Riders of a certain age will doubtless remember the classic children's TV series The White Horses. Its theme music certainly lives long in the memory. The series was first broadcast in the 1960's but was still doing the rounds years later. As a little girl who was taking my first riding lessons, The White Horses was a must see every week. As the years went by, the programme faded from my memory but I never forgot that the stunning white horses were called Lipizzaners. Strangely I had never given much thought to where they were from. I always presumed that they must be bred in Spain or Austria because they were the stars of the Spanish Riding School in Vienna. I was to discover years later that I was on the right track.

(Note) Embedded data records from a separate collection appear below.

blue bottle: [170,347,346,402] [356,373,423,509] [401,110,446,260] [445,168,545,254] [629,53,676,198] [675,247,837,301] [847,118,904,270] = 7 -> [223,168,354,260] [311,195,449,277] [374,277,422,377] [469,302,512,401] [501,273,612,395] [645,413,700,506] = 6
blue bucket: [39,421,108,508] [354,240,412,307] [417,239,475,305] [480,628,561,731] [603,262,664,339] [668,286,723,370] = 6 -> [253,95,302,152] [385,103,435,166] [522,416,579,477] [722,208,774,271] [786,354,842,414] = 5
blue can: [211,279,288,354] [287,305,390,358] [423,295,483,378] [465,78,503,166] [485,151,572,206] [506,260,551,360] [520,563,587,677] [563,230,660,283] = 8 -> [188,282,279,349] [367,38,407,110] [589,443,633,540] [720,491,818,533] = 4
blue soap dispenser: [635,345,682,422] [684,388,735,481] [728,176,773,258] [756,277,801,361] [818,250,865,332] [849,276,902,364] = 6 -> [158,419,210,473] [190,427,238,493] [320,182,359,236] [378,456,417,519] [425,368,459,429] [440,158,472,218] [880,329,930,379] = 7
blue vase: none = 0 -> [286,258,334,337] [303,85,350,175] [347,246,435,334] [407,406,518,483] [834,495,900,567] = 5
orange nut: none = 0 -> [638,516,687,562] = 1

In 2011 I took my first trip to Slovenia and was looking forward to walking in the mountains and enjoying the great outdoors. Unfortunately the weather had other ideas, at least for my first day in the country. It was tipping down with rain. I was forced to take the usual weather avoidance tactic of the hapless traveller and visit some caves. This was no bad thing as the Skocjan caves turned out to be the most spectacular that I had ever seen. By the time I had completed the tour the weather had abated. I still had a few hours of the day to enjoy and so I got back on the road to see what else was in the area.
The Lipica Stud Farm
I saw one of those brown tourist signs directing people to the Lipica Stud Farm. Something twitched in the recesses of my mind. Surely Lipica couldn't have anything to do with Lipizzaners? I headed for the stud to investigate. It didn't take long to realise that this was the home of my White Horses. I even recognised some of the filming locations after all those years. I took the organised tour of the stud which proved to be fascinating. I was particularly interested to discover that Lipizzaners are born black and slowly turn white. The breed is descended from Spanish horses so there was a Spanish connection. All Lipizanners today are the descendants of just six stallions which were the foundation of the breed. The horses are now bred at several studs in Europe including the Piper Stud in Austria. It is from the Piper Stud that the Spanish Riding School in Vienna source their horses, so there is an Austrian connection too.
How Many Turnout Rugs?
I was astounded to see just how many Lipizzaners there were at the stud. There were 350 horses in total. The pedigree of every animal is carefully recorded and can be followed all the way back to those six stallions on which the breed was founded. The stables were beautiful and surrounded by acres and acres of stunning countryside belonging to the stud and into which the horses were turned out every day. Now that is a lot of horse turnout rugs in winter!If you are an experienced equestrian then you can ride the horses at Lipica. Sadly, I had arrived too late in the day for that. No matter, I was just delighted to visit such a beautiful place and to meet the white horses that had made such an impression on me as a child.